Super-Resolution Radial Fluctuations (SRRF) - ImageJ Plugin
News: we've migrated the source code repository to github, you can find the latest source here.
We have now developed SRRF-Stream in partnership with Andor Technology. SRRF-Stream allows real-time analysis of data being acquired in Andor cameras. Check out our webinar on NanoJ-SRRF and SRRF-Stream.
SRRF (pronounced as surf) is as a novel open-source and high-performance analytical approach for Live-cell Super-Resolution Microscopy, provided as a fast GPU-enabled ImageJ plugin. SRRF is capable of extracting high-fidelity super-resolution information in modern microscopes (TIRF, widefield and confocals) using conventional fluorophores such as GFP. Compared to other methods, SRRF is capable of live-cell imaging over timescales ranging from minutes to hours, using sample illumination orders of magnitude lower than methods such as PALM, STORM or STED.

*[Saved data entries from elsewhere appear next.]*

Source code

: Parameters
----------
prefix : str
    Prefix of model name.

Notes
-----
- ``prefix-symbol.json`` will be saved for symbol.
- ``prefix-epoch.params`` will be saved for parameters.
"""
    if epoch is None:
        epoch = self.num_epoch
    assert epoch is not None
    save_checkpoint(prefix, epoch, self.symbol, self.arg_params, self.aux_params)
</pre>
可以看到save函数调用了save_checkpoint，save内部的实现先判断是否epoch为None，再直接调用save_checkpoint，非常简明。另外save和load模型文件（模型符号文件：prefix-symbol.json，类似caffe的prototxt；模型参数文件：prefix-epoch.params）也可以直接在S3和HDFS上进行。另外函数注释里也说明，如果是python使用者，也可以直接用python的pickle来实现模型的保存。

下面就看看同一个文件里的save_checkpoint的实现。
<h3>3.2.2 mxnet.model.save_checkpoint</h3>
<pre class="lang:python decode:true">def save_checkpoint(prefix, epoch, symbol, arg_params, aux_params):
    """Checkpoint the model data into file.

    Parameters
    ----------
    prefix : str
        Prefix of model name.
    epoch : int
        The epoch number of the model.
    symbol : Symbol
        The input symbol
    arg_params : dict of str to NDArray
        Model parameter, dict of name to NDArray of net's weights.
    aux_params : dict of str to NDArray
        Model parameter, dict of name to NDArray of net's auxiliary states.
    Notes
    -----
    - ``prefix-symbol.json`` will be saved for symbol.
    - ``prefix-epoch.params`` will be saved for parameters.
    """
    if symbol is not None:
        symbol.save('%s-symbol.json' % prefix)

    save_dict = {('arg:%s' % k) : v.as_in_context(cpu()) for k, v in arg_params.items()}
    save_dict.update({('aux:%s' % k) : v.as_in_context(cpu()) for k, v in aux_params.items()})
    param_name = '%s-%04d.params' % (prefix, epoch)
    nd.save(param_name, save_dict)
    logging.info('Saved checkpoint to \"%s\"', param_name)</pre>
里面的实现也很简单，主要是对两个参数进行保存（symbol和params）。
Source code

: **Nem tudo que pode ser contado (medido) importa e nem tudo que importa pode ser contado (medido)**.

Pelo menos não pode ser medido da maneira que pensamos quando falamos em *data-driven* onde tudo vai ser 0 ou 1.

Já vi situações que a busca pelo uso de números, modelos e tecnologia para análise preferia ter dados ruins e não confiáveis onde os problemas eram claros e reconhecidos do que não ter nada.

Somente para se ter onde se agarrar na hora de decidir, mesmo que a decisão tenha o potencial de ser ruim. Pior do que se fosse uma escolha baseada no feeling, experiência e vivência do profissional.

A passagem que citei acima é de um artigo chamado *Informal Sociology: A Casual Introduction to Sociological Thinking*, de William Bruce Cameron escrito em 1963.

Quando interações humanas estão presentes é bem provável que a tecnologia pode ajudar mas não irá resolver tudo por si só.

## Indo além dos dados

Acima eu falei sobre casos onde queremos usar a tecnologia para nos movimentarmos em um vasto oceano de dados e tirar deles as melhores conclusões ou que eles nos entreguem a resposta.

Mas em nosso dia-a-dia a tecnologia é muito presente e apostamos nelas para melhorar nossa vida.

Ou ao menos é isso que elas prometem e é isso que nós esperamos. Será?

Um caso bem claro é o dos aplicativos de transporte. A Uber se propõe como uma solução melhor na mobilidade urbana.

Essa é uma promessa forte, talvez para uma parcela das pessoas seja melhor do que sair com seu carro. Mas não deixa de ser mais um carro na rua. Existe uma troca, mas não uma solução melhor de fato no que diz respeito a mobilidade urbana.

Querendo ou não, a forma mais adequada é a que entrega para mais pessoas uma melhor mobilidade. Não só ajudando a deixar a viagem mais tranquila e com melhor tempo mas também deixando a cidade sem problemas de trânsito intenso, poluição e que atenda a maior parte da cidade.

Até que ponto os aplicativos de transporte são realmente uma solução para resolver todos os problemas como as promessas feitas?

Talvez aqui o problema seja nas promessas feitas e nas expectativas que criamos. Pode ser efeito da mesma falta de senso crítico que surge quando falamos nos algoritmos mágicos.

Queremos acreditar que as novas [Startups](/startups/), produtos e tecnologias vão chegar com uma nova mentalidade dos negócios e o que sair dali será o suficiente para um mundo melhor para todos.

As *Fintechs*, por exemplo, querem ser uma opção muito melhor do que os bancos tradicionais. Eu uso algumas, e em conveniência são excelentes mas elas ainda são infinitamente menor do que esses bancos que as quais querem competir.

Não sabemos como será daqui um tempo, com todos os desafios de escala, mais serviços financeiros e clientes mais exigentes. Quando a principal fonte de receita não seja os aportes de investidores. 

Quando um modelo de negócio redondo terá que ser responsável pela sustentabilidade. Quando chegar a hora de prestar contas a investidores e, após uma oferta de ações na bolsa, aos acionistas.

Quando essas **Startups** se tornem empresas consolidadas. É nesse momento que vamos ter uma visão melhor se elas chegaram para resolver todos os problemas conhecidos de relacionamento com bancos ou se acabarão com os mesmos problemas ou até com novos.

Actin labelled with LifeAct-GFP and imaging performed on a standard TIRF microscope. Each SRRF frame was produced by running SRRF analysis on 100 frames of the raw TIRF acquisition; for comparison the average of these 100 TIRF frames is displayed on the left.
Tutorials on how to get started
To get set up with SRRF please click here to find tutorials on how to install, run and compile NanoJ-SRRF.
Hall of Fame
Here is a list of researchers that have either posted data analysed with SRRF or given us feedback that helped improve the algorithm.
SRRF is part of the NanoJ project - a collection of analytical methods dedicated to super-resolution and advanced imaging compatible with ImageJ. Both SRRF and NanoJ are developed by the Henriques laboratory in the MRC Laboratory for Molecular Cell Biology at University College London.
Microtubules labelled with tubulin-GFP and imaging performed on a spinning disk confocal microscope. Z sections were taken at 300nm intervals, with each SRRF image produced from SRRF analysis of 100 raw frames acquired at each interval; for comparison the average of these 100 spinning disk frames is displayed on the left. The right hand panel shows the cumulative projections of the SRRF and spinning disk images colour-coded by z position.
- Super-resolution with standard microscopes: SRRF is capable of super-resolving cellular structures imaged with widefield, TIRF or confocal modern microscopes without the need for specialized optics. Additionally, SRRF has sample illumination intensity requirements orders of magnitude lower than other super-resolution methods such as PALM, STORM or STED.
- Super-resolution with conventional fluorophores such as GFP: we have shown that SRRF is able to produce super-resolution images from samples labelled with a wide range of conventional fluorophores, such as GFP.
- Live-cell super-resolution with minimal phototoxicity: as SRRF is able to extract high-fidelity super-resolution information from low signal-to-noise ratio samples, it requires lower sample illumination than most other super-resolution methods. For this reason, SRRF enables live-cell imaging over timescales ranging from minutes to hours. Imaged cells generally remain capable of undergoing mitosis, mitochondrial motility and cytoskeletal reorganisation as expected in normal healthy conditions.
- Speed: SRRF is very fast!! It has been fully optimized to take advantage of GPU high-performance computing in modern graphics cards. However, its analytical framework has been developed to work in almost any computer, independently of its architecture. SRRF, generally will process images and generate super-resolution data in real-time.
- Drift correction: drift is a major challenge in super-resolution microscopy and in most cases the limiting factor for resolution. Since the acquisition can take from several minutes to hours, drifts of even a few tens of nanometers can drastically deteriorate resolution, or worse, create anomalies in reconstructed images (e.g. artifactual doubling of filamentary structures). SRRF provides an easy drift correction method based on dynamics sample tracking (cross-correlation).
- Availability, ease of use and open-source: both the software and its source code are freely available as a Fiji or ImageJ plugin. This allows maximal dissemination of the software in the biological research community, optimal usability, and will offer users the ability to modify and improve the software at will.
SRRF and QuickPALM
SRRF follows the ideology of our previous algorithm QuickPALM published in Nature Methods, QuickPALM remains one of the most cited analytical packages for PALM and STORM super-resolution since 2010, provided freely to the community. However SRRF goes far beyond the first generation of analytical approaches, of which QuickPALM is part of, allowing for Super-Resolution information to be extracted from almost any modern microscope, including those non-specialised for super-resolution.
Microtubules labelled with GFP and imaging is performed on a standard TIRF microscope. Each SRRF frame was produced by running SRRF analysis on 100 frames of the raw TIRF acquisition; for comparison the average of these 100 TIRF frames is displayed above.